* [EXERCISE DESCRIPTION]:
In the items below, recast the lines from the one containing "votre confort." up to and including the one containing "bonnes techniques de" as a numbered list, leaving out any blank lines.

◆ ◆ ◆ ◆ ◆ ◆ ◆

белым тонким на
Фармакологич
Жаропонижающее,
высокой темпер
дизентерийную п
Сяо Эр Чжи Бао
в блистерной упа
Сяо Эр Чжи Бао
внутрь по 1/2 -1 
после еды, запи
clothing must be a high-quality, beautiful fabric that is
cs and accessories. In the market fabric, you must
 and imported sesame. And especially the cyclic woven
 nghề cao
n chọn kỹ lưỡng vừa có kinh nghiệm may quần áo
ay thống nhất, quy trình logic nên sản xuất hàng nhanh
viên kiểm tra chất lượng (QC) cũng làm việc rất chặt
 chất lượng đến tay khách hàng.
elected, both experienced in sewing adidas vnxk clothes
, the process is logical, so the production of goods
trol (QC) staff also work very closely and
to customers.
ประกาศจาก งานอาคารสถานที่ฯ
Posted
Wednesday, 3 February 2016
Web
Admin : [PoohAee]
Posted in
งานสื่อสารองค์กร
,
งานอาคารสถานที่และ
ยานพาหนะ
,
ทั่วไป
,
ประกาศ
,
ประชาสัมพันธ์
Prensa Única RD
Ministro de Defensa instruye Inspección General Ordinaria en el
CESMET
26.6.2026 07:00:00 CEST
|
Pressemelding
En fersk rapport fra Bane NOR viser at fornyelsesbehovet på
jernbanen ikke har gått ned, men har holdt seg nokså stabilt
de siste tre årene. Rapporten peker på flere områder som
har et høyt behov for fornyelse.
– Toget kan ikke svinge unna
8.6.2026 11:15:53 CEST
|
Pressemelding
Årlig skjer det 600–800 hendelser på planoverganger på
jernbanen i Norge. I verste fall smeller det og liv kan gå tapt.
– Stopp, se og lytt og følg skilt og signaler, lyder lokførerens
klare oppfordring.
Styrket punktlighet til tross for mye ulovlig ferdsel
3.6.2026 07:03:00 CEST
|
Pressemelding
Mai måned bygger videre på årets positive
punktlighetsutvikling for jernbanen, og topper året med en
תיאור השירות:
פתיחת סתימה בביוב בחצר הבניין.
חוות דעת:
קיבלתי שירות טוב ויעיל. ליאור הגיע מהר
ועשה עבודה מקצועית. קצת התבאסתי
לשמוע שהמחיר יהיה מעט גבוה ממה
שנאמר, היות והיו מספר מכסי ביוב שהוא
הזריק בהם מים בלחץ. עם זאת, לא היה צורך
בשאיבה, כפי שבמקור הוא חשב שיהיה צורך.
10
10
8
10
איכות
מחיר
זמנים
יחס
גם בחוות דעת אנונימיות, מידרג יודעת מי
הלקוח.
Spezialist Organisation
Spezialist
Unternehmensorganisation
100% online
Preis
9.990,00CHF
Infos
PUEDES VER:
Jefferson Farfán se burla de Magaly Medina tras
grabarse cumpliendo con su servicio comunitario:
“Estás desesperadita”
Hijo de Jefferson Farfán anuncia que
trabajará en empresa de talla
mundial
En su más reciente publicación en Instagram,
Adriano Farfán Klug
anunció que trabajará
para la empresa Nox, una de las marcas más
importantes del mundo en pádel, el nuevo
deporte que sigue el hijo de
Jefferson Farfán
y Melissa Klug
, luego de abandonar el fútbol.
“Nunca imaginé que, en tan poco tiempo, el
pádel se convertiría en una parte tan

◆ ◆ ◆ ◆ ◆ ◆ ◆

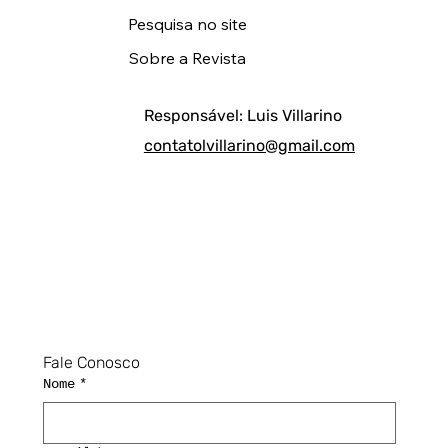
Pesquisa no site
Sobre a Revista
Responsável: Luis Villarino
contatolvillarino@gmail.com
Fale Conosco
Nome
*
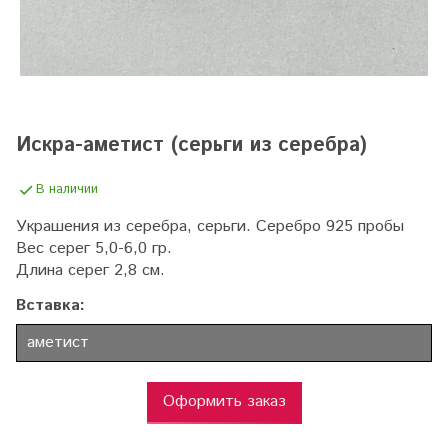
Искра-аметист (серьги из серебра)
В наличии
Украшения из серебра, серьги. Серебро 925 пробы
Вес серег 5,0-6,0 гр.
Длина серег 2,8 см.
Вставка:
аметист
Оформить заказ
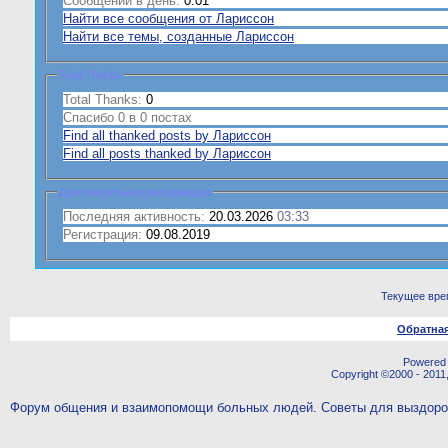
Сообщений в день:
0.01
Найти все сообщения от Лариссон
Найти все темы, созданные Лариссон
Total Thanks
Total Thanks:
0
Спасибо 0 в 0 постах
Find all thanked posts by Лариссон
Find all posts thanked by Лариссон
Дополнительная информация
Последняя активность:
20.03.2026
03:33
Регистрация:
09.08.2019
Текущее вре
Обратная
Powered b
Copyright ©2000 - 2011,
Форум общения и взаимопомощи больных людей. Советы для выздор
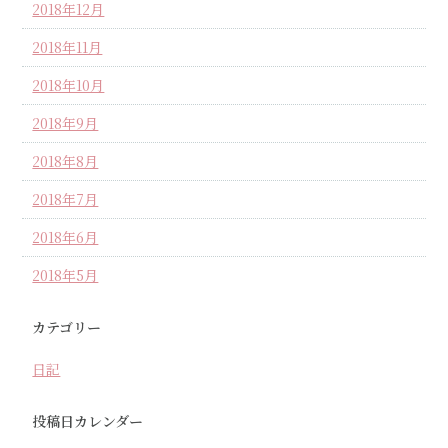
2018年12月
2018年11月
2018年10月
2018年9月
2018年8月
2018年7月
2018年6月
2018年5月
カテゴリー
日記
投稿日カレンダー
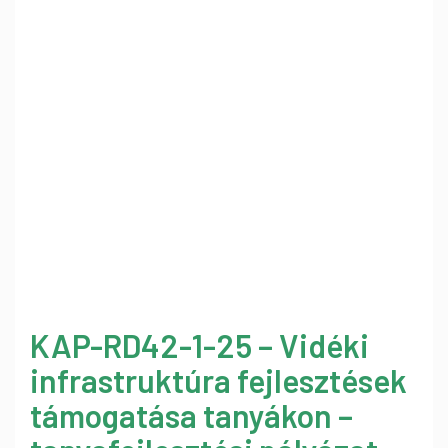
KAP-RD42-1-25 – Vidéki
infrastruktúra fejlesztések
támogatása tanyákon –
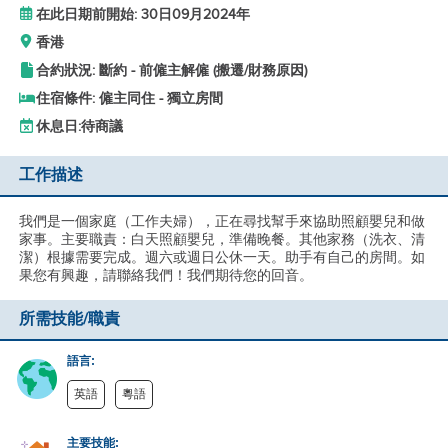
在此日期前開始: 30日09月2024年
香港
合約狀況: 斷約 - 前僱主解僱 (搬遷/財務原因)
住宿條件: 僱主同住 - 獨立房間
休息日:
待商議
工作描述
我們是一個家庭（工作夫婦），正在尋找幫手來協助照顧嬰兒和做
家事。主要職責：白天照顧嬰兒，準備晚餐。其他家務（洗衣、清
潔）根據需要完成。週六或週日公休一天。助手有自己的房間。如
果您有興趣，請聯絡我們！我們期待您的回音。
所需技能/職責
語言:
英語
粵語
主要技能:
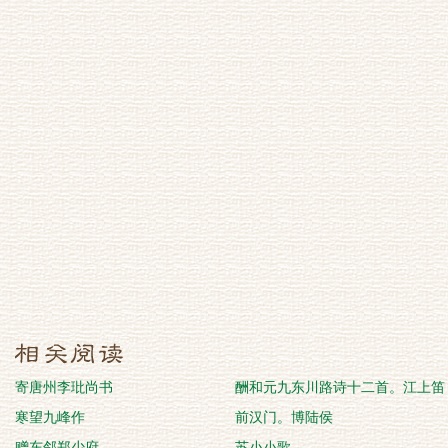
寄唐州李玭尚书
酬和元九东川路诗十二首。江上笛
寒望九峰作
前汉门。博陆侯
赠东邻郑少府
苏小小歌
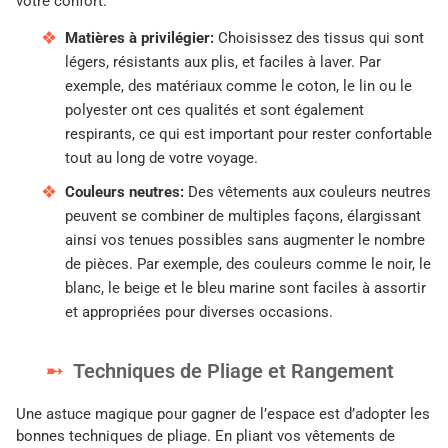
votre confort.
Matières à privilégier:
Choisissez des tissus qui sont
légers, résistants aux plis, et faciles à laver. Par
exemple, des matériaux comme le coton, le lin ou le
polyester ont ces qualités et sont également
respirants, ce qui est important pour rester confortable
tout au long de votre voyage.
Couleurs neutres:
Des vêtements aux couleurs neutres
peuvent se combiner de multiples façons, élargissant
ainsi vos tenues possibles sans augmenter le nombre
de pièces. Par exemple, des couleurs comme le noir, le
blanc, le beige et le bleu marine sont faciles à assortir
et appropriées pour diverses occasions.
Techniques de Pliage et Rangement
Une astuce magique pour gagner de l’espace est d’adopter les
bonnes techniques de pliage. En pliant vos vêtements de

◆ ◆ ◆ ◆ ◆ ◆ ◆

* [RESPONSE]:
1. votre confort.
2. Matières à privilégier:
3. Choisissez des tissus qui sont
4. légers, résistants aux plis, et faciles à laver. Par
5. exemple, des matériaux comme le coton, le lin ou le
6. polyester ont ces qualités et sont également
7. respirants, ce qui est important pour rester confortable
8. tout au long de votre voyage.
9. Couleurs neutres:
10. Des vêtements aux couleurs neutres
11. peuvent se combiner de multiples façons, élargissant
12. ainsi vos tenues possibles sans augmenter le nombre
13. de pièces. Par exemple, des couleurs comme le noir, le
14. blanc, le beige et le bleu marine sont faciles à assortir
15. et appropriées pour diverses occasions.
16. Techniques de Pliage et Rangement
17. Une astuce magique pour gagner de l’espace est d’adopter les
18. bonnes techniques de pliage. En pliant vos vêtements de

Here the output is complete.